Homélie du 4ème dimanche de carême, 30 mars 2025

Homélie pour la messe du 4ème dimanche de Carême

Dimanche 30 mars 2025

Frères et sœurs,

En ce jour, nous nous retrouvons à l’église pour célébrer tous ensemble ce 4èmeDimanche de carême, qu’on appelle le Dimanche de « Laetare », le Dimanche de la joie. Le chemin de carême touche presque à sa fin. Ce matin, nous prions aussi pour les catéchumènes du diocèse qui arrivent au terme de leur préparation et qui vont célébrer leur 2ème scrutin. Robin, Caroline, Noria, Théo et Dylan, vous allez vivre une étape importante ce matin. Nous allons prier pour que le Seigneur vous donne la grâce et la force d’aller au bout de votre démarche. Vous allez vivre un passage, comme l’aveugle-né qui rencontre Jésus.

Les textes de ce dimanche nous font prendre conscience du passage que nous devons vivre :

Tout d’abord, le passage de l’aveuglement à la lumière.
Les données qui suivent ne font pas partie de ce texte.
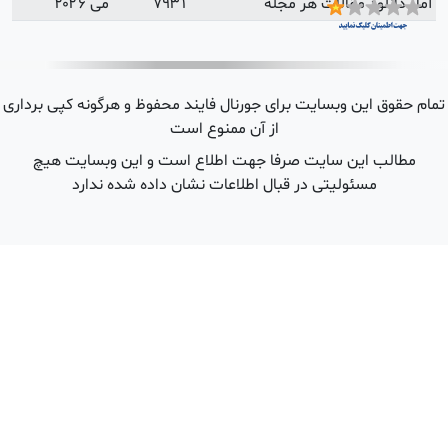
می ۲۰۲۶
 هرگونه کپی برداری
ین وبسایت هیچ
شده ندارد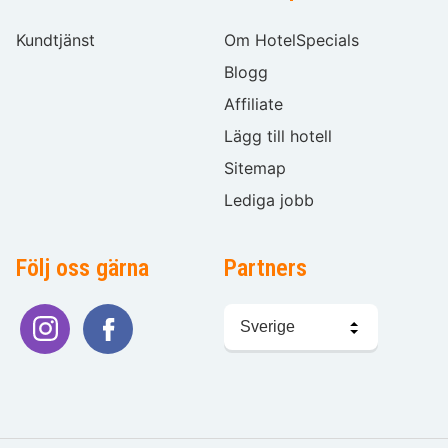
Kundtjänst
Om HotelSpecials
Blogg
Affiliate
Lägg till hotell
Sitemap
Lediga jobb
Följ oss gärna
Partners
Välj
språk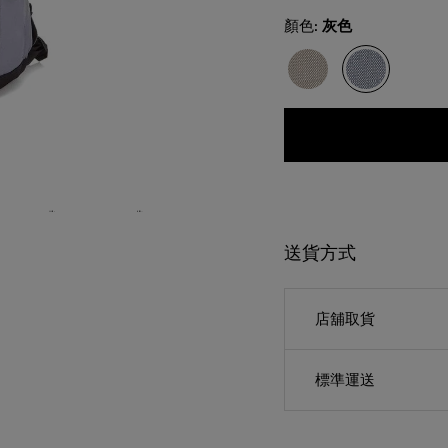
Select
顏色:
灰色
送貨方式
店舖取貨
標準運送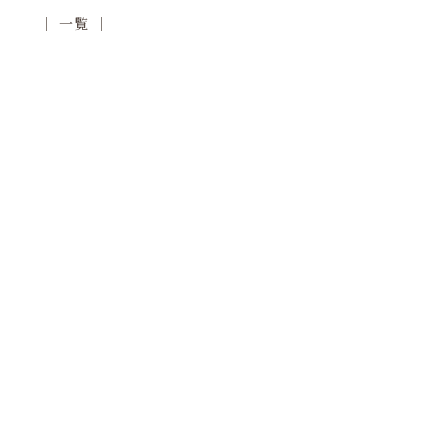
│ 一覧 │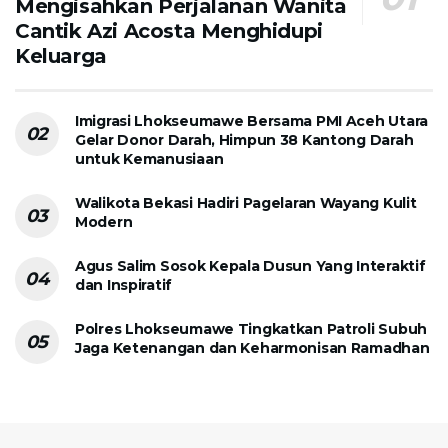
Mengisahkan Perjalanan Wanita
Cantik Azi Acosta Menghidupi
Keluarga
Imigrasi Lhokseumawe Bersama PMI Aceh Utara
Gelar Donor Darah, Himpun 38 Kantong Darah
untuk Kemanusiaan
Walikota Bekasi Hadiri Pagelaran Wayang Kulit
Modern
Agus Salim Sosok Kepala Dusun Yang Interaktif
dan Inspiratif
Polres Lhokseumawe Tingkatkan Patroli Subuh
Jaga Ketenangan dan Keharmonisan Ramadhan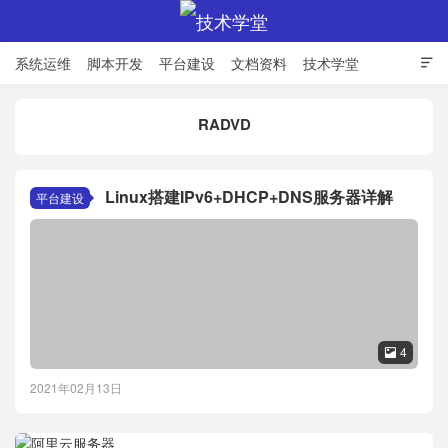
系统运维
脚本开发
平台建设
文档资料
技术学堂

RADVD
技术学堂
Linux搭建IPv6+DHCP+DNS服务器详解
平台建设
4

2021年02月13日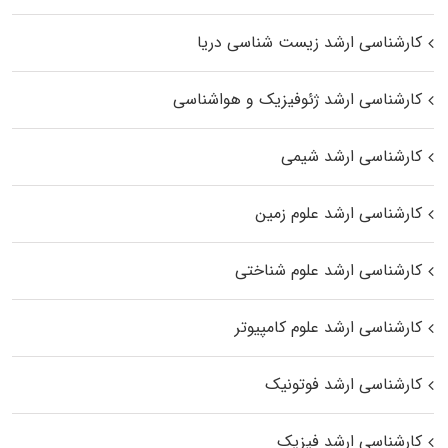
کارشناسی ارشد زیست‌ شناسی دریا
کارشناسی ارشد ژئوفیزیک و هواشناسی
کارشناسی ارشد شیمی
کارشناسی ارشد علوم زمین
کارشناسی ارشد علوم شناختی
کارشناسی ارشد علوم کامپیوتر
کارشناسی ارشد فوتونیک
کارشناسی ارشد فیزیک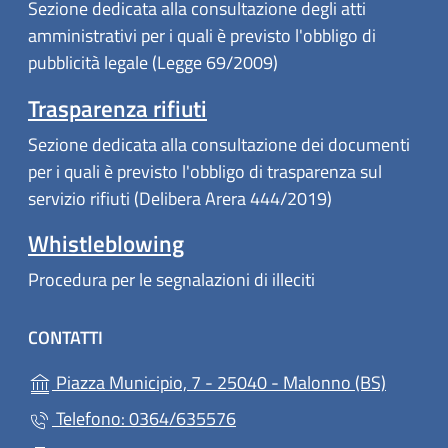
Sezione dedicata alla consultazione degli atti
amministrativi per i quali è previsto l'obbligo di
pubblicità legale (Legge 69/2009)
Trasparenza rifiuti
Sezione dedicata alla consultazione dei documenti
per i quali è previsto l'obbligo di trasparenza sul
servizio rifiuti (Delibera Arera 444/2019)
Whistleblowing
Procedura per le segnalazioni di illeciti
CONTATTI
(apre in
Piazza Municipio, 7 - 25040 - Malonno (BS)
Telefono: 0364/635576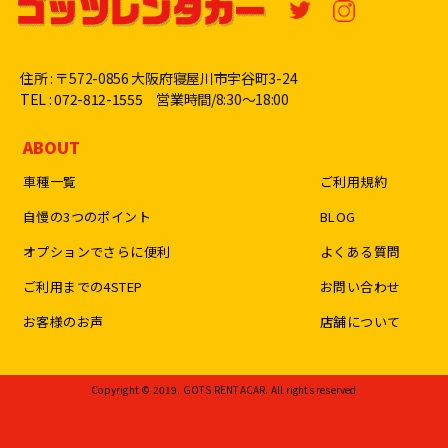
住所 : 〒572-0856 大阪府寝屋川市宇谷町3-24
TEL : 072-812-1555
営業時間/8:30〜18:00
ABOUT
車種一覧
ご利用規約
自慢の3つのポイント
BLOG
オプションでさらに便利
よくある質問
ご利用までの4STEP
お問い合わせ
お客様のお声
店舗について
Copyright © 2019. GOTS RENTACAR. All rights reserved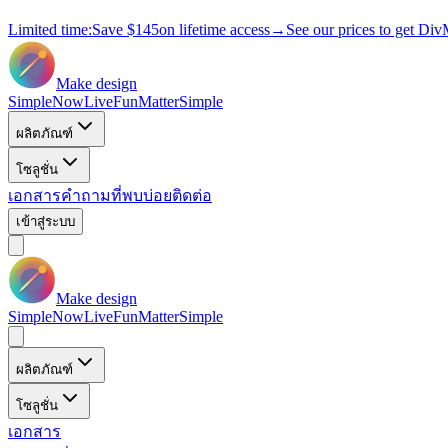
Limited time:
Save
$145
on lifetime access
→
See our prices to get Div
Make design
Simple
Now
Live
Fun
Matter
Simple
ผลิตภัณฑ์
โซลูชั่น
เอกสาร
คำถามที่พบบ่อย
ติดต่อ
เข้าสู่ระบบ
Make design
Simple
Now
Live
Fun
Matter
Simple
ผลิตภัณฑ์
โซลูชั่น
เอกสาร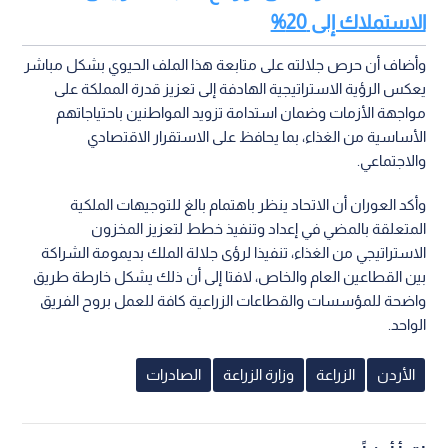
الاستملاك إلى 20%
وأضاف أن حرص جلالته على متابعة هذا الملف الحيوي بشكل مباشر
يعكس الرؤية الاستراتيجية الهادفة إلى تعزيز قدرة المملكة على
مواجهة الأزمات وضمان استدامة تزويد المواطنين باحتياجاتهم
الأساسية من الغذاء، بما يحافظ على الاستقرار الاقتصادي
والاجتماعي.
وأكد العوران أن الاتحاد ينظر باهتمام بالغ للتوجيهات الملكية
المتعلقة بالمضي في إعداد وتنفيذ خطط لتعزيز المخزون
الاستراتيجي من الغذاء، تنفيذا لرؤى جلالة الملك بديمومة الشراكة
بين القطاعين العام والخاص، لافتا إلى أن ذلك يشكل خارطة طريق
واضحة للمؤسسات والقطاعات الزراعية كافة للعمل بروح الفريق
الواحد.
الأردن
الزراعة
وزارة الزراعة
الصادرات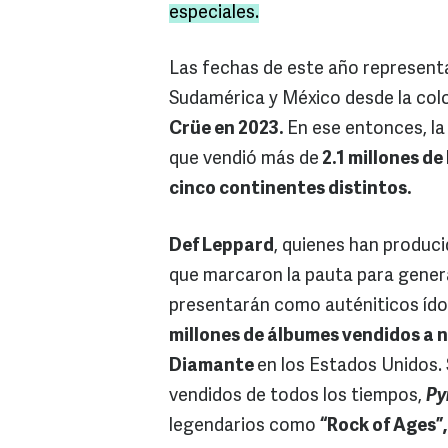
especiales.
Las fechas de este año represent
Sudamérica y México desde la colo
Crüe en 2023.
En ese entonces, la 
que vendió más de
2.1 millones de
cinco continentes distintos.
Def Leppard
, quienes han produc
que marcaron la pauta para generac
presentarán como auténiticos ído
millones de álbumes vendidos a n
Diamante
en los Estados Unidos. 
vendidos de todos los tiempos,
Py
legendarios como
“Rock of Ages”,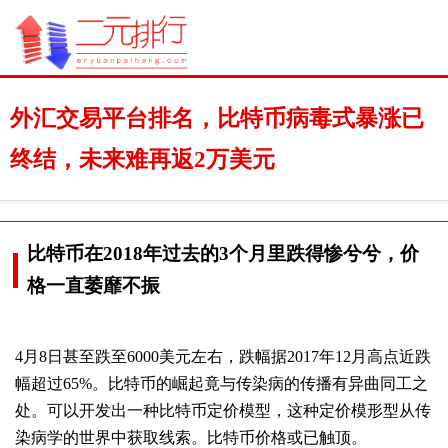
外汇交易平台排名，比特币病毒式暴涨已
终结，未来难再返2万美元
比特币在2018年过去的3个月里跌得惨兮兮，价
格一直萎靡不振
4月8日甚至跌至6000美元左右，跌幅据2017年12月高点近跌
幅超过65%。比特币的崛起竟与传染病的传播有异曲同工之
处。可以开发出一种比特币定价模型，这种定价模形型从传
染病学的世界中获取线索。比特币价格或已触顶。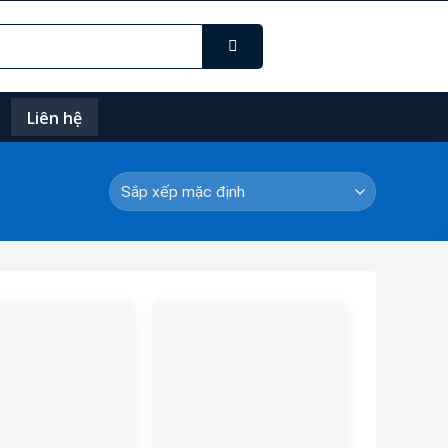
Liên hệ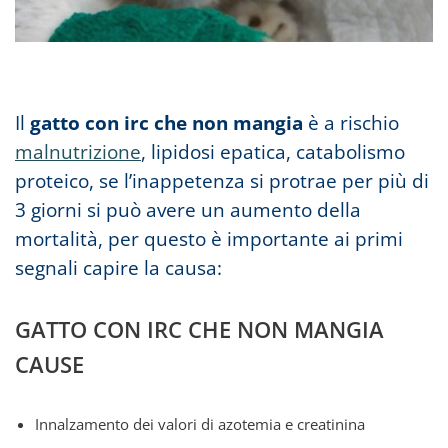
Il
gatto con irc che non mangia
è a rischio
malnutrizione
, lipidosi epatica, catabolismo
proteico, se l’inappetenza si protrae per più di
3 giorni si può avere un
aumento della
mortalità, per questo è importante ai primi
segnali capire la causa:
GATTO CON IRC CHE NON MANGIA
CAUSE
Innalzamento dei valori di azotemia e creatinina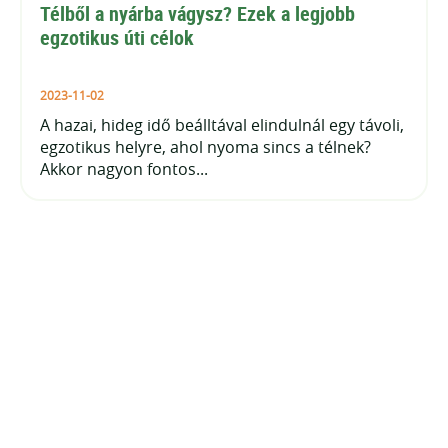
Télből a nyárba vágysz? Ezek a legjobb 
egzotikus úti célok
2023-11-02
A hazai, hideg idő beálltával elindulnál egy távoli,
egzotikus helyre, ahol nyoma sincs a télnek?
Akkor nagyon fontos...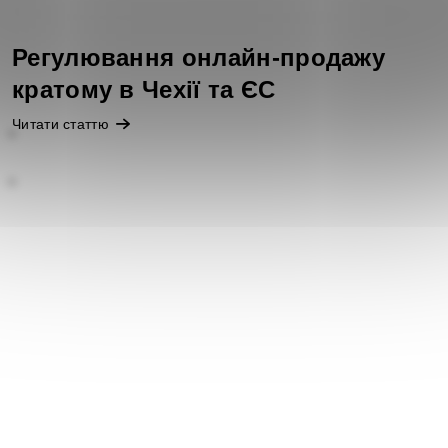
Регулювання онлайн-продажу
кратому в Чехії та ЄС
Читати статтю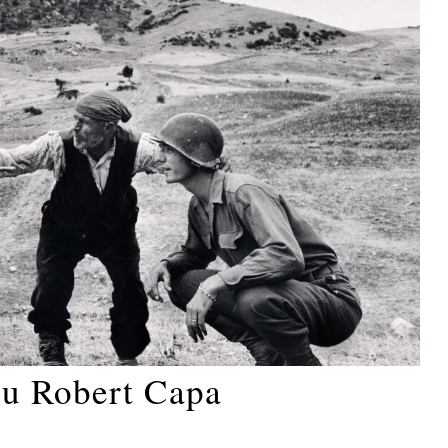
su Robert Capa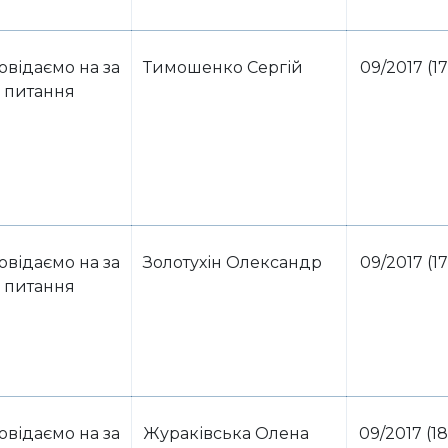
овідаємо на за
Тимошенко Сергій
09/2017 (17
питання
овідаємо на за
Золотухін Олександр
09/2017 (17
питання
овідаємо на за
Жураківська Олена
09/2017 (18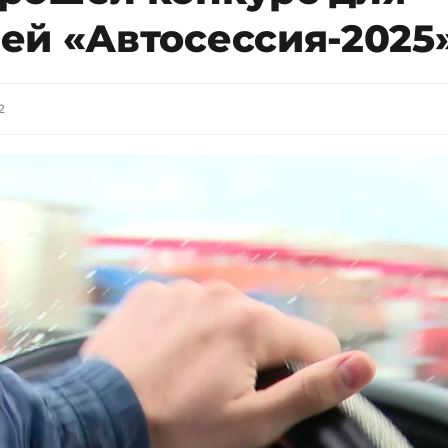
ей «Автосессия-2025
2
Dans la première lecture tirée du livre de Samuel, l’appel de David nous introduit dans la rééducation du regard. Samuel est envoyé par le Seigneur auprès de Jessé de Bethléem pour se choisir un roi. David est choisi par le Seigneur. Il n’est ni le plus beau, ni le plus grand, ni le plus fort, ni le plus intelligent des fils de Jessé. David travaille aux champs pour garder le troupeau, et c’est lui que le Seigneur choisi pour en faire un roi. Oui Dieu ne regarde pas l’apparence comme le font les hommes qui bien souvent sont aveuglés.

En ce temps de carême, nous sommes appelés à changer notre regard sur le monde et sur les autres. Dieu vient rééduquer notre regard sur les personnes, sur le monde, la création, notre vie même… C’est le temps pour nous de nous laisser conduire en accueillant en nous-mêmes le regard de Dieu.

Un autre passage à vivre : Il nous faut passer des ténèbres à la lumière.

Saint Paul nous appelle également à vivre un autre passage : celui des ténèbres à la lumière. Le climat ambiant, les sentiments d’échecs et de résignation devant les épreuves et les difficultés à surmonter, pourraient avoir raison de notre désir de vivre. Et pourtant, il nous faut vivre. Cette vie, les chrétiens la puise dans leur foi reçue au jour de leur baptême et de leur confirmation. Saint Paul écrit : « Maintenant dans le Seigneur, vous êtes lumière ; conduisez-vous comme des enfants de lumière. – or la lumière a pour fruit tout ce qui est bonté, justice et vérité. Ne prenez part aucune part aux activités des ténèbres, elles ne produisent rien de bon. »

Là où nous vivons, nous devons vivre dans la lumière. Dans tous les petits gestes du quotidien : dans la vie quotidienne de nos familles, l’écoute et l’éducation des enfants, la gentillesse, l’écoute, la patience, la bienveillance… Dans tous ces petits gestes, nous pouvons être lumière et vivre dans la lumière.

Dans l’antienne de l’Evangile de ce Dimanche, nous lisons cette parole de Jésus : « Moi, je suis la lumière du monde. Celui qui me suit aura la lumière de la vie. » [1]

Gardons-en nous cette parole de Jésus « Moi, je suis la lumière du monde. »

Dans nos moments de découragement, de solitude et d’abattement, « oui Jésus, tu es notre lumière et en ce temps de carême, nous t’invitons dans nos maisons, dans nos cœurs. »

En vivant la prière dans nos maisons, nous sommes comme les abeilles. Saint Padre Pio disait : « Soyez comme les abeilles : elles n’apportent dans leurs ruches que du miel. Que votre maison soit pleine de douceur, de paix, d’harmonie, d’humilité, de ferveur.»

Frères et sœurs, je vous souhaite du fond du cœur, un beau dimanche de la joie, que le Seigneur vous bénisse et fortifie chacun, ainsi que vos familles, dans l’espérance et l’amour.

Que la Vierge Marie, notre Mère du Ciel veille sur chacun de vous.